Leaving the pictures aside, transcribe the data below exactly.
-- Records for this task follows --
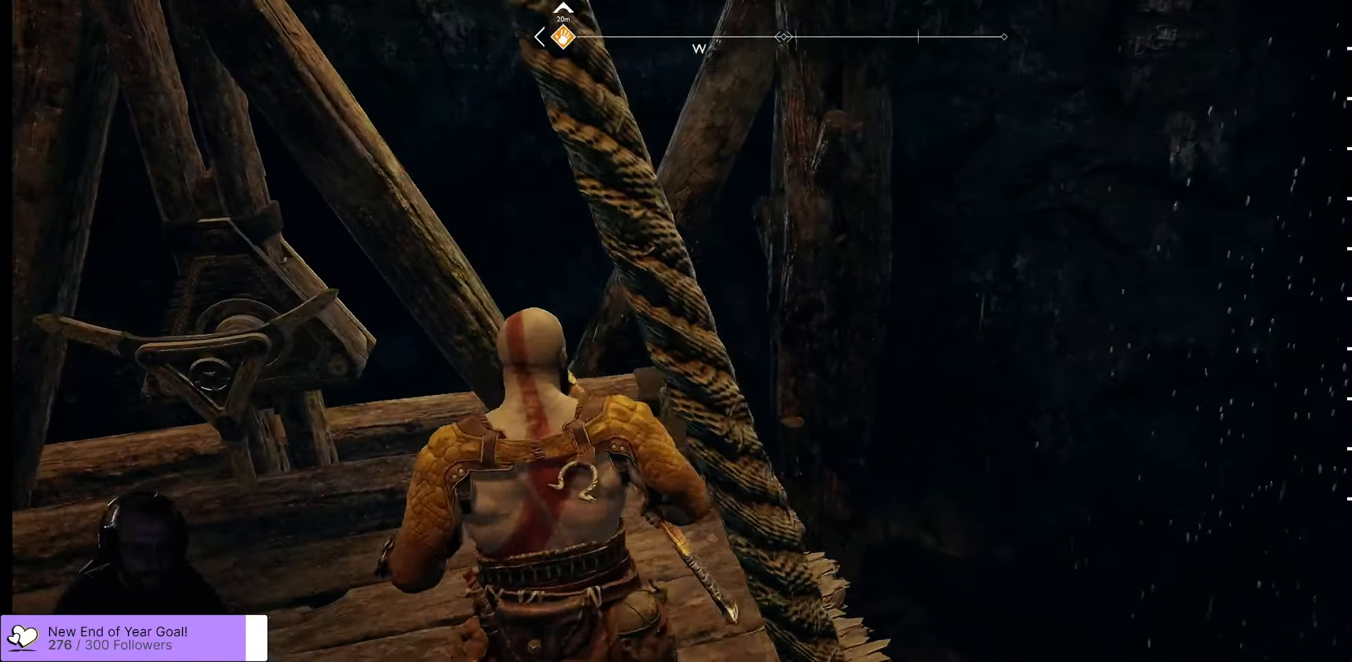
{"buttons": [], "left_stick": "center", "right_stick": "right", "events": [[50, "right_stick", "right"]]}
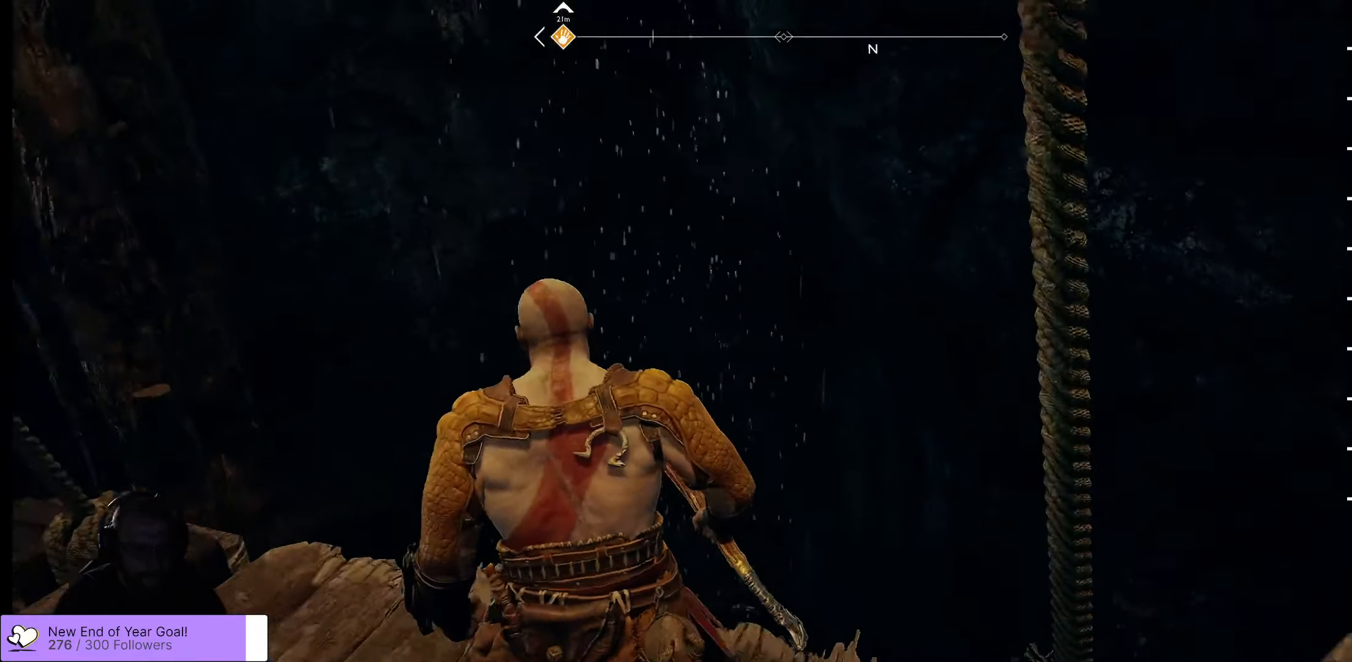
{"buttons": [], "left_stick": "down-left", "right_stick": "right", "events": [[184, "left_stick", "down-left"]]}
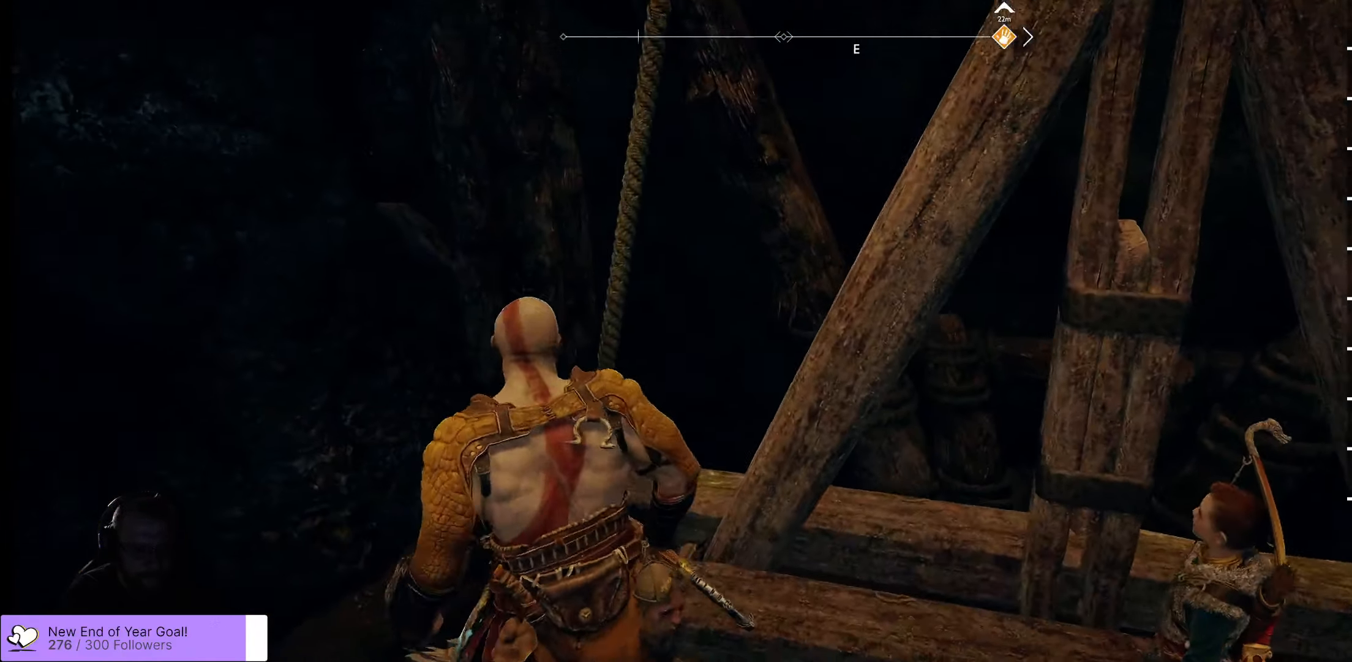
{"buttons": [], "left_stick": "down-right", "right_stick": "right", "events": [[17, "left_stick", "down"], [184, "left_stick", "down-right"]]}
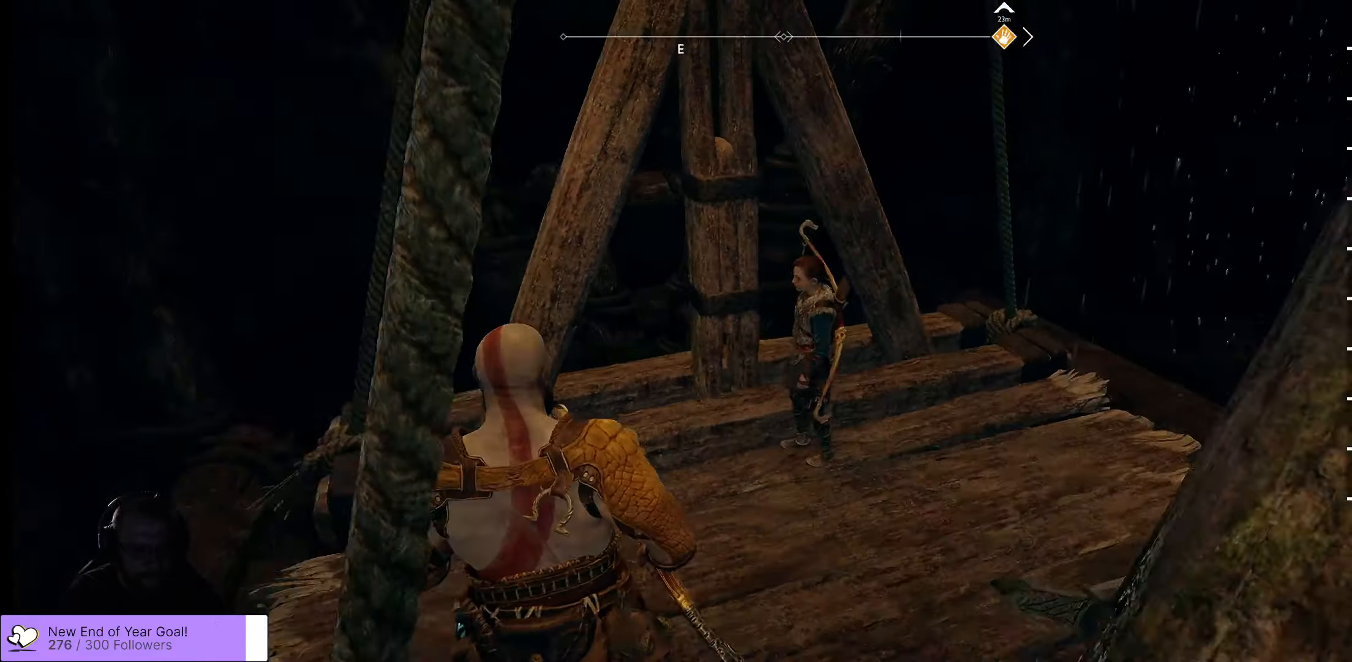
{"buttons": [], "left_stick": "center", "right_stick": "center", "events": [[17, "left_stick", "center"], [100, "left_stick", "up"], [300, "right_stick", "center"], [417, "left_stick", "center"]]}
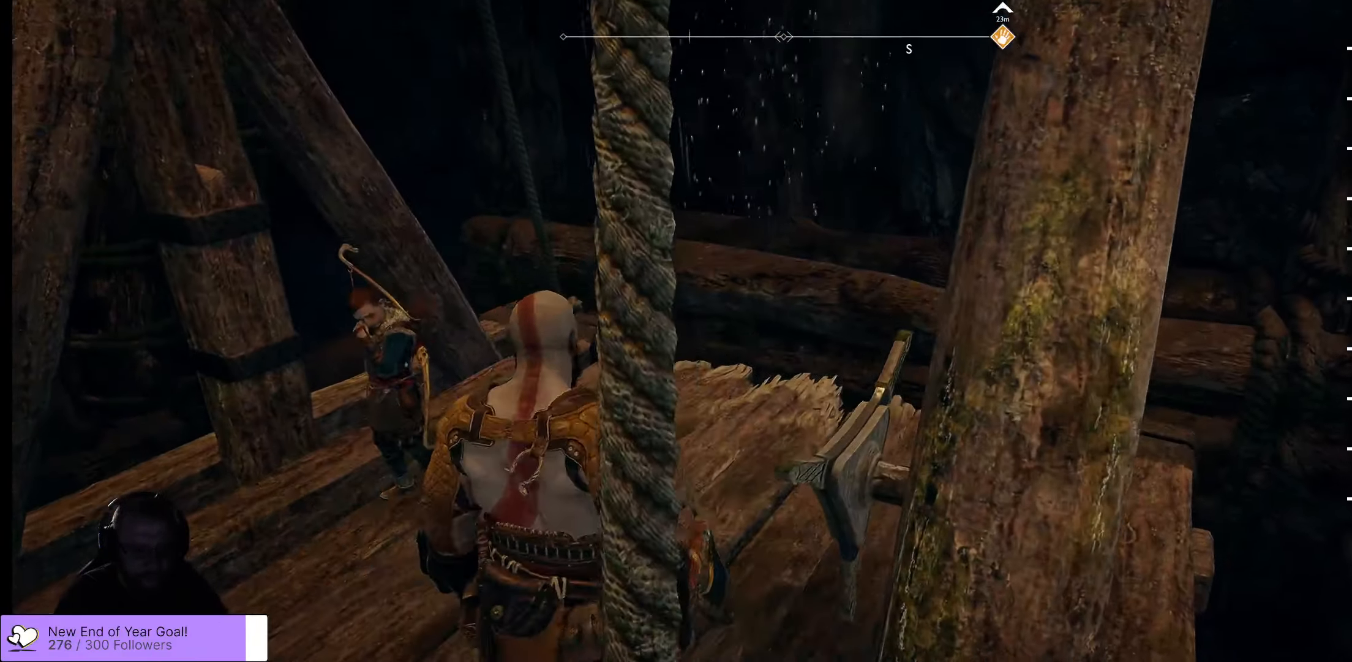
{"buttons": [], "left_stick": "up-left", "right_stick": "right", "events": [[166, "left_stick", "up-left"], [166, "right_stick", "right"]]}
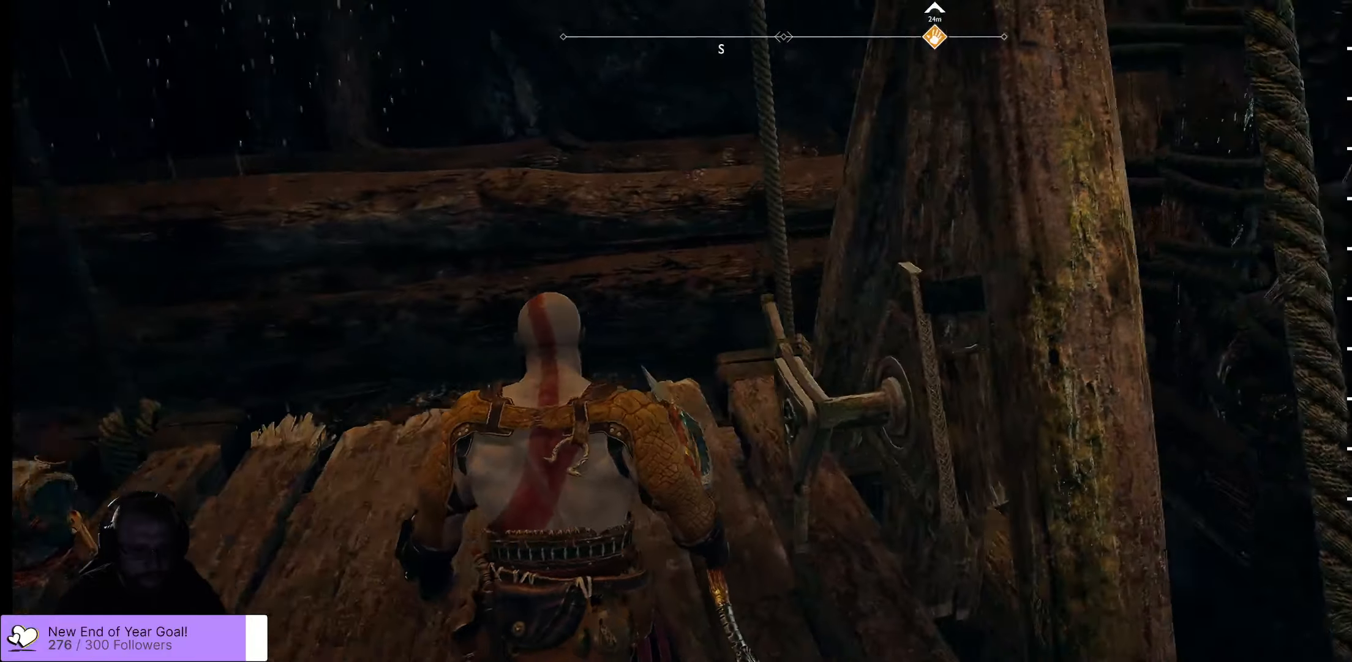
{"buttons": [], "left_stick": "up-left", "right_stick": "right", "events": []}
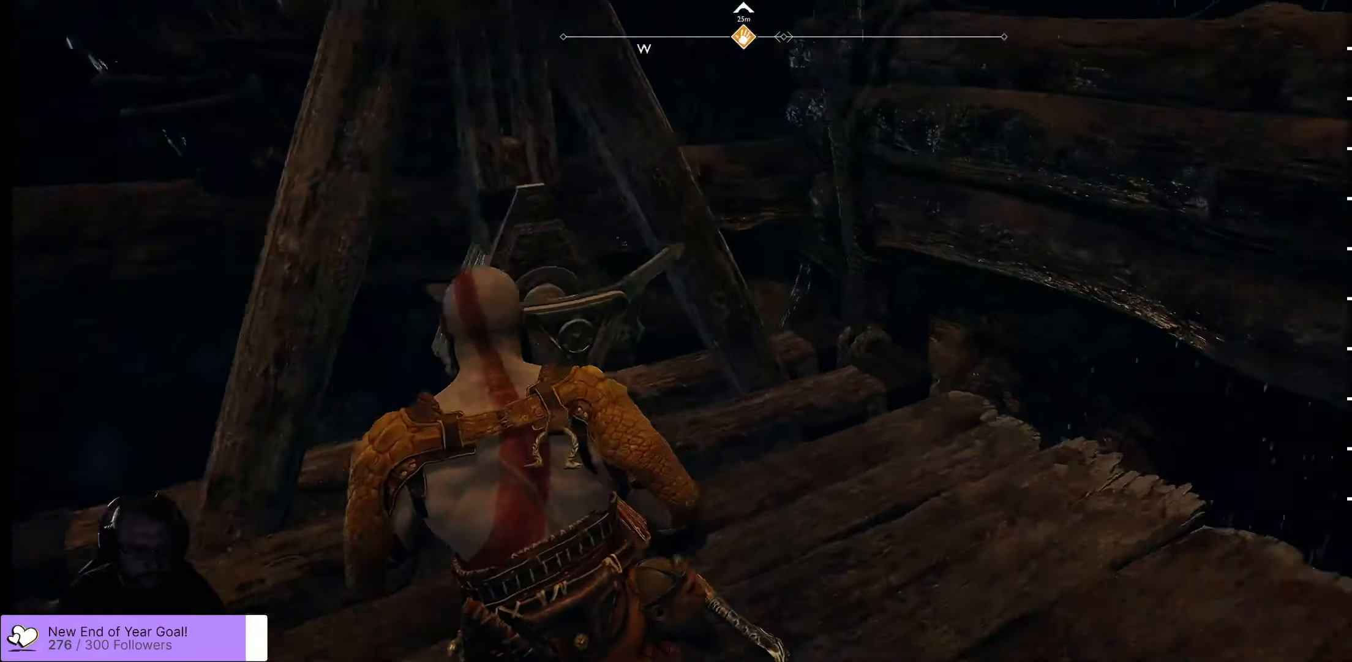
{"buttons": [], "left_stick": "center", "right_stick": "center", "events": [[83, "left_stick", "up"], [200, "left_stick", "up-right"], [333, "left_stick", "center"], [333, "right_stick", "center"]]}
-- Records for this task concluded --
*Exercise answer*
{"buttons": [], "left_stick": "center", "right_stick": "right", "events": [[50, "right_stick", "right"]]}
{"buttons": [], "left_stick": "down-left", "right_stick": "right", "events": [[184, "left_stick", "down-left"]]}
{"buttons": [], "left_stick": "down-right", "right_stick": "right", "events": [[17, "left_stick", "down"], [184, "left_stick", "down-right"]]}
{"buttons": [], "left_stick": "center", "right_stick": "center", "events": [[17, "left_stick", "center"], [100, "left_stick", "up"], [300, "right_stick", "center"], [417, "left_stick", "center"]]}
{"buttons": [], "left_stick": "up-left", "right_stick": "right", "events": [[166, "left_stick", "up-left"], [166, "right_stick", "right"]]}
{"buttons": [], "left_stick": "up-left", "right_stick": "right", "events": []}
{"buttons": [], "left_stick": "center", "right_stick": "center", "events": [[83, "left_stick", "up"], [200, "left_stick", "up-right"], [333, "left_stick", "center"], [333, "right_stick", "center"]]}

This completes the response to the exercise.